--- START ---

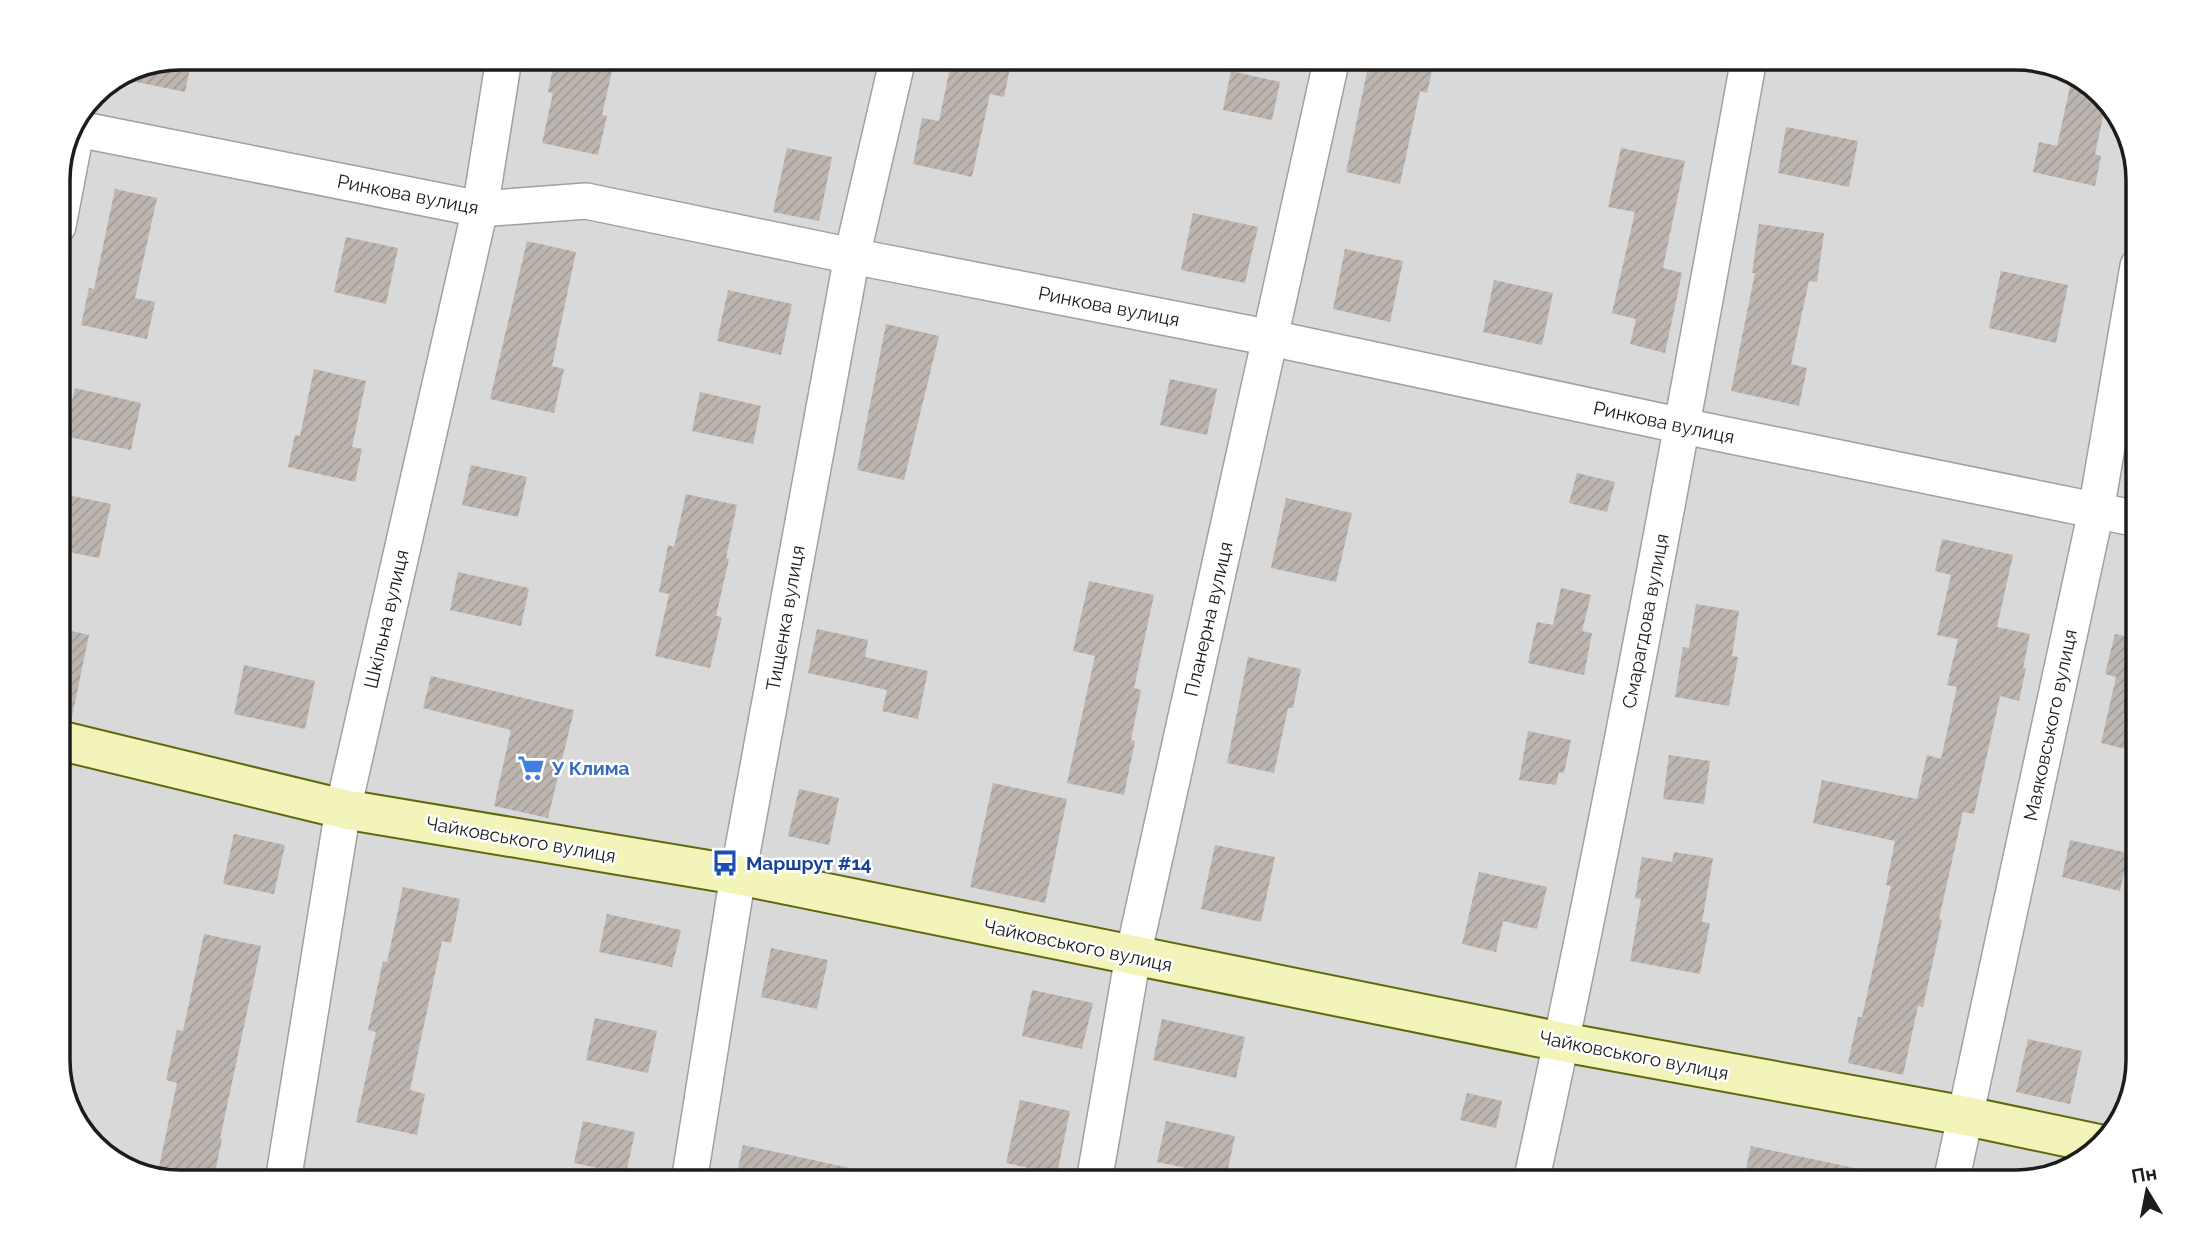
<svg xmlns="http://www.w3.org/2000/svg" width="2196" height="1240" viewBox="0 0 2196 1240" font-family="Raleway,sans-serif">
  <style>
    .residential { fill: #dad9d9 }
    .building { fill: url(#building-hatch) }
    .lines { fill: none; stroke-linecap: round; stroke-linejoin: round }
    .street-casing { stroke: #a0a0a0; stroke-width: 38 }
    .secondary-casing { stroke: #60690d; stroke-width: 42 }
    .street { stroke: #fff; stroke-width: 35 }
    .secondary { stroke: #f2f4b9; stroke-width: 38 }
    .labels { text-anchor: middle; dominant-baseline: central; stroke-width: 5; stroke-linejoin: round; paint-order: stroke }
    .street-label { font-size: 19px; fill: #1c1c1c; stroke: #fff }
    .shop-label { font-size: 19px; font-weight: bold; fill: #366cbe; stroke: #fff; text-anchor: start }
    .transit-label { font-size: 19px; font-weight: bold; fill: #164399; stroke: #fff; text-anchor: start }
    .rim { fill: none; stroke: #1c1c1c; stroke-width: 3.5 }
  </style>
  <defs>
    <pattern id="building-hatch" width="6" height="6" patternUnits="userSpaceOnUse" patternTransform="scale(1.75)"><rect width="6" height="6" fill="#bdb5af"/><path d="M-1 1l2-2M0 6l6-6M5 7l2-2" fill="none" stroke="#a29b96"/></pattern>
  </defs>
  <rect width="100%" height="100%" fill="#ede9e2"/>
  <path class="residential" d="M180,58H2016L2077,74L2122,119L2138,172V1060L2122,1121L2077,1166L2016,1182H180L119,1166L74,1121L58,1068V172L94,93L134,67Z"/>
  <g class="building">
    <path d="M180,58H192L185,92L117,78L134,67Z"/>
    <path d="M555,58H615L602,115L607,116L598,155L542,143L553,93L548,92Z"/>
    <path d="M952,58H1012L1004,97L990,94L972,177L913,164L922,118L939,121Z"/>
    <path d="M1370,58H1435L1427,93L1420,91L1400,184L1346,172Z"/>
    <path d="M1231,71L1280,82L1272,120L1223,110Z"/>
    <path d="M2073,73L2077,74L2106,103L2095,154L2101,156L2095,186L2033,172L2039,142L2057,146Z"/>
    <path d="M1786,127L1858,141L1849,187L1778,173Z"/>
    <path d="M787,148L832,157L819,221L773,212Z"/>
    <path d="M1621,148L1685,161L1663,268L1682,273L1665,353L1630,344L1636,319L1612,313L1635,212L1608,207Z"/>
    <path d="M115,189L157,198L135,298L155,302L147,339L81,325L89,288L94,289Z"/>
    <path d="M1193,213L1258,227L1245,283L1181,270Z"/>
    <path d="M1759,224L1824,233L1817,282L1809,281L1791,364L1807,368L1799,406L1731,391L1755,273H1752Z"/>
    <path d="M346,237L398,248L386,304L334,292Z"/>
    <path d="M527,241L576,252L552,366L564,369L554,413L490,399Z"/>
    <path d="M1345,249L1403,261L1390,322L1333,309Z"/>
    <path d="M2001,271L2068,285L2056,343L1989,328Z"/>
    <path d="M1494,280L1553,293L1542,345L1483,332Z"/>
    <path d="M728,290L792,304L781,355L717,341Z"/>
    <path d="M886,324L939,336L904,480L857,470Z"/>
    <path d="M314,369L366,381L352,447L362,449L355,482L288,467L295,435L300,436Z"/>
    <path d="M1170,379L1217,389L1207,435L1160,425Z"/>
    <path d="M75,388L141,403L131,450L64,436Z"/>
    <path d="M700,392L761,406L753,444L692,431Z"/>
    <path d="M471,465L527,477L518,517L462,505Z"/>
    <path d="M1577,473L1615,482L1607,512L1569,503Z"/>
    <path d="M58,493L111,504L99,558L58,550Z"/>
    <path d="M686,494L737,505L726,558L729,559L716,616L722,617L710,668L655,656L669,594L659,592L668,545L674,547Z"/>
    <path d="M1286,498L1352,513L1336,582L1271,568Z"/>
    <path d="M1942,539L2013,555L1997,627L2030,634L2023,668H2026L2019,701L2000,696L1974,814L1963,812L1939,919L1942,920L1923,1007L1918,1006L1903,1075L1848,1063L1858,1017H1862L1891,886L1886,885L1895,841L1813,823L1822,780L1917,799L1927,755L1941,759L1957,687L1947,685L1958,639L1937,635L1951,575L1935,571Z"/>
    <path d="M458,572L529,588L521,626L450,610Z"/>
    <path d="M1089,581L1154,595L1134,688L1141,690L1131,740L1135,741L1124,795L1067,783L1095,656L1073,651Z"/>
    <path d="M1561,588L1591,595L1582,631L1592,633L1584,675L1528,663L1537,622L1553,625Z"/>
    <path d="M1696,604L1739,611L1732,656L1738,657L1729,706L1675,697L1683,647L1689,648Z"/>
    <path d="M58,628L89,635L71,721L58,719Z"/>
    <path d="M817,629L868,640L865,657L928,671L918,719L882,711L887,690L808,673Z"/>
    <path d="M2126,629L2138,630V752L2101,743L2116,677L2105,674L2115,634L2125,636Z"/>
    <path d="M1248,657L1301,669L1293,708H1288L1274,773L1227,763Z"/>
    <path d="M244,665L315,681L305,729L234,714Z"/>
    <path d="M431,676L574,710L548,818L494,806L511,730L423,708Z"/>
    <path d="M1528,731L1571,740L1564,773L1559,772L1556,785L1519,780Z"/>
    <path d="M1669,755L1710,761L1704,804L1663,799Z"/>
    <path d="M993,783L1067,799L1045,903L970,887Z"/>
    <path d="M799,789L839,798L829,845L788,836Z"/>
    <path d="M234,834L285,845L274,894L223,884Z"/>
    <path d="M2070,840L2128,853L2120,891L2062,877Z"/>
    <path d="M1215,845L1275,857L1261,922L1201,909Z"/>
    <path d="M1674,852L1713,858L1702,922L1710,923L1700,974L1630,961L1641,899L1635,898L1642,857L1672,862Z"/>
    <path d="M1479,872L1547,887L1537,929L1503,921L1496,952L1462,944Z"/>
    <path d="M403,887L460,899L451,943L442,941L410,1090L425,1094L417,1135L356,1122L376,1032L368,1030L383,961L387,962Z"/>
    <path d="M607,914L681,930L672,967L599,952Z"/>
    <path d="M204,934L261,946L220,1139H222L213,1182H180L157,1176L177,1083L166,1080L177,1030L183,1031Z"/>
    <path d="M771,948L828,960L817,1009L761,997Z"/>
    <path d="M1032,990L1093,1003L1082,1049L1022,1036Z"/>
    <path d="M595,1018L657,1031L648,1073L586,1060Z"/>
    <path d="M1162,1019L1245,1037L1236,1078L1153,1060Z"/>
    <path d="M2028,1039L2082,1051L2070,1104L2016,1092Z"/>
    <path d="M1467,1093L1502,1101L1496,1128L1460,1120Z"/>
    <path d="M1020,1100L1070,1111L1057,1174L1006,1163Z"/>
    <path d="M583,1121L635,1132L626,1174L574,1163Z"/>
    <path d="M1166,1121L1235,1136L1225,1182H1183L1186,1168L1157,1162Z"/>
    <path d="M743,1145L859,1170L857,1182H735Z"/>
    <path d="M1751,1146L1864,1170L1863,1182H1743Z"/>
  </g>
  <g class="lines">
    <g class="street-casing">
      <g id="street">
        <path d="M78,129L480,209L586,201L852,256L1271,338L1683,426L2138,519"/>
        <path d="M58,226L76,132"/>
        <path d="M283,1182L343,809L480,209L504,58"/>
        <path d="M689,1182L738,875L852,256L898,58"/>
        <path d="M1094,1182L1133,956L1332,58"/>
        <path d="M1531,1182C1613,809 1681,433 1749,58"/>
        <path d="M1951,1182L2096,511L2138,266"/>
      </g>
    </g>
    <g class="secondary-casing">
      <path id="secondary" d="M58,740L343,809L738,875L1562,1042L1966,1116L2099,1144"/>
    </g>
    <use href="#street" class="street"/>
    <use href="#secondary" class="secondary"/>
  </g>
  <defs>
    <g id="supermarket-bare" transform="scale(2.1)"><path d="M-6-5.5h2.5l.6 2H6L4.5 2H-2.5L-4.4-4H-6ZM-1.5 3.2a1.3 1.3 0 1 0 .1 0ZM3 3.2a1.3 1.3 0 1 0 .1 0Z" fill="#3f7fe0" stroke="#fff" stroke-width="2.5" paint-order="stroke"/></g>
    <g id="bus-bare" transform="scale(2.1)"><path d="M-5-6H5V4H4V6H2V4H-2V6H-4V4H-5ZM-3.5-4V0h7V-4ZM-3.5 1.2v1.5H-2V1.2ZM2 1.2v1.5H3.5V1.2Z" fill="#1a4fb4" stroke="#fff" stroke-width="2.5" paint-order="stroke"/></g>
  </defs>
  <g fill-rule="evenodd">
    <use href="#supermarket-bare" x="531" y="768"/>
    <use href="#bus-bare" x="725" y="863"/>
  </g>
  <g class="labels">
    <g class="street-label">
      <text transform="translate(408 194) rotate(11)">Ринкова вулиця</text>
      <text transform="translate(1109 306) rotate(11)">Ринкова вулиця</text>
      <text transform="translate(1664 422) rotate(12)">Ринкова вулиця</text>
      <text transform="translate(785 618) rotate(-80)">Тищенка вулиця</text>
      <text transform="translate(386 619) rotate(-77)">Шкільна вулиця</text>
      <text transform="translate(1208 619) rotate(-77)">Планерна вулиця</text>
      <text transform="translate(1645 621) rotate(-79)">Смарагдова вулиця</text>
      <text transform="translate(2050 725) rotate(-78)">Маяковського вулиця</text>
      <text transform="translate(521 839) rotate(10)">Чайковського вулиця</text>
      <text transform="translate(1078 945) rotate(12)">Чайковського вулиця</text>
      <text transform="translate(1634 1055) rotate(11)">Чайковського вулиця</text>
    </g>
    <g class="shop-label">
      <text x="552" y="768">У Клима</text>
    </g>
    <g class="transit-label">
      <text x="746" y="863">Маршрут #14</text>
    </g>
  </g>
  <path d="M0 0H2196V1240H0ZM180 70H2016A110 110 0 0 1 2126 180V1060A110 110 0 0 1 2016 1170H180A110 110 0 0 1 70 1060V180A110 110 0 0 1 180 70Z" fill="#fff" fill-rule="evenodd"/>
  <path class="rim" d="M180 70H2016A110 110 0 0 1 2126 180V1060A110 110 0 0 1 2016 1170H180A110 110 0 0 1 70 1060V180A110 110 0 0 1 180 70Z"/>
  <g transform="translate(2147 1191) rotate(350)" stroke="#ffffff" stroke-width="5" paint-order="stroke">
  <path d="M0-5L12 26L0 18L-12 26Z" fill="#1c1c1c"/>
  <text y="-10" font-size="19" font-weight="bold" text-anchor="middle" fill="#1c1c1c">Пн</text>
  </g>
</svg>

--- END ---

## WHAT IS EXPECTED
Each line of the material with the word "lines" in it should be listed.

## WRITTEN SOLUTION
    .lines { fill: none; stroke-linecap: round; stroke-linejoin: round }
  <g class="lines">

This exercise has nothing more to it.